The critical perspective here is that LLMorphism is a biased inference driven by the output similarity, not by any underlying cognitive architectural similarity. The linguistic fluency of an LLM can mask its fundamental differences from human cognition. It’s like mistaking a highly detailed painting of a bird for a living creature. The resemblance is striking, but the underlying nature is entirely different.
When we critically examine the operational logic of LLMs, their limitations become starkly apparent. They exhibit a form of “brittle logic,” meaning their reasoning can collapse unexpectedly when presented with slight variations or novel contexts not well-represented in their training data. They struggle with true generalization in a way that humans, even young children, do not.

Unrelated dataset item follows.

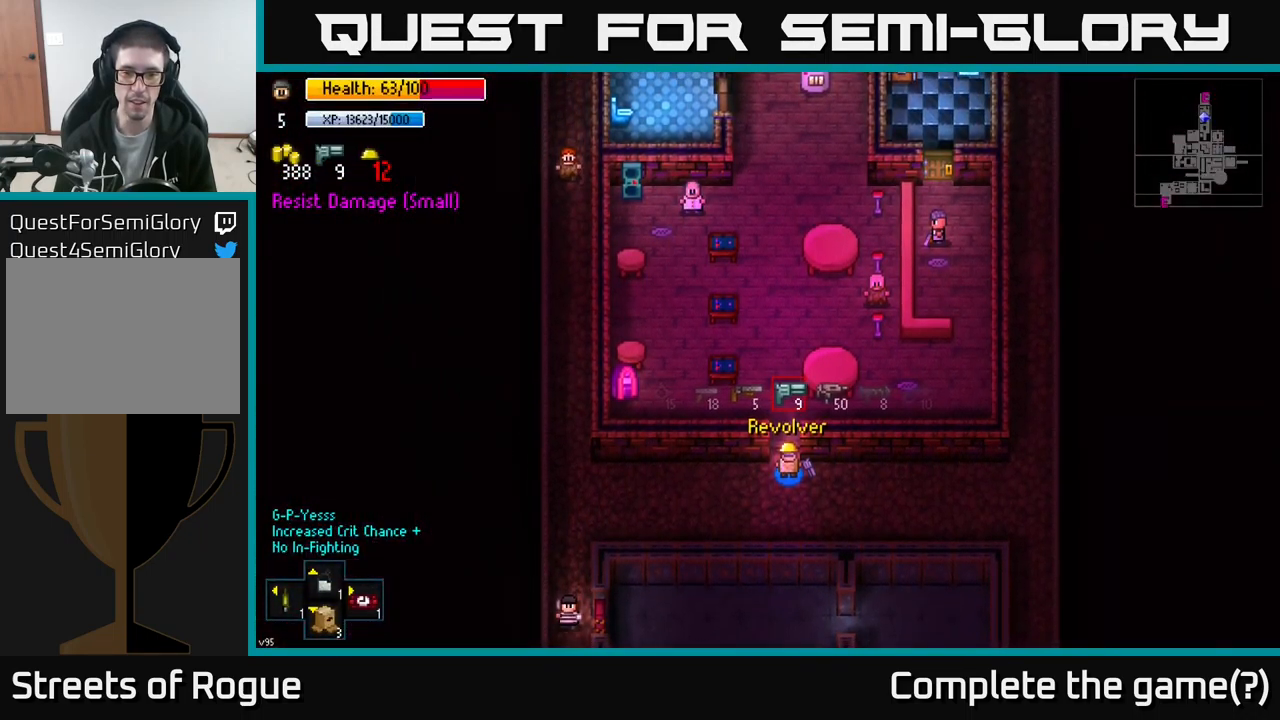
{"buttons": [], "left_stick": "center", "right_stick": "center"}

One of the most significant divergences is in the realm of critical thinking and genuine reasoning. LLMs excel at surface-level pattern recognition. They can identify correlations and reproduce arguments, but they often lack the capacity for deep causal understanding or the ability to reason beyond the explicit patterns in their training data. This is why they sometimes “confabulate”—generating plausible-sounding but ultimately fabricated information—rather than “hallucinate” in a way that might suggest a flawed internal model attempting to make sense of novel input. Confabulation in LLMs is more about stitching together plausible linguistic sequences that fit the statistical profile, even if they lack factual grounding.
Moreover, LLMs are fundamentally tethered to their text-based input. They cannot process or generate information in the rich, multimodal ways that humans do. A child learns about the world not just through words, but through seeing, hearing, touching, tasting, and interacting. This embodied, dynamic learning process is essential for developing a robust understanding of causality, spatial relationships, and social dynamics—areas where LLMs are significantly constrained.
The verdict on LLMs as comprehensive models of the human mind is clear: they are powerful linguistic tools, invaluable for tasks involving language processing and generation. However, their limitations in fundamental areas—continuous learning, embodied experience, causal understanding, and genuine reasoning—render them inadequate as direct analogies for human cognition. To fall into the trap of LLMorphism is to risk a profound misunderstanding of ourselves, potentially leading to misguided societal expectations, educational reforms, and ethical frameworks. We must resist the temptation to see our own intelligence reflected in the statistical mirror of LLMs, and instead, continue to explore and celebrate the unique, multifaceted nature of human consciousness.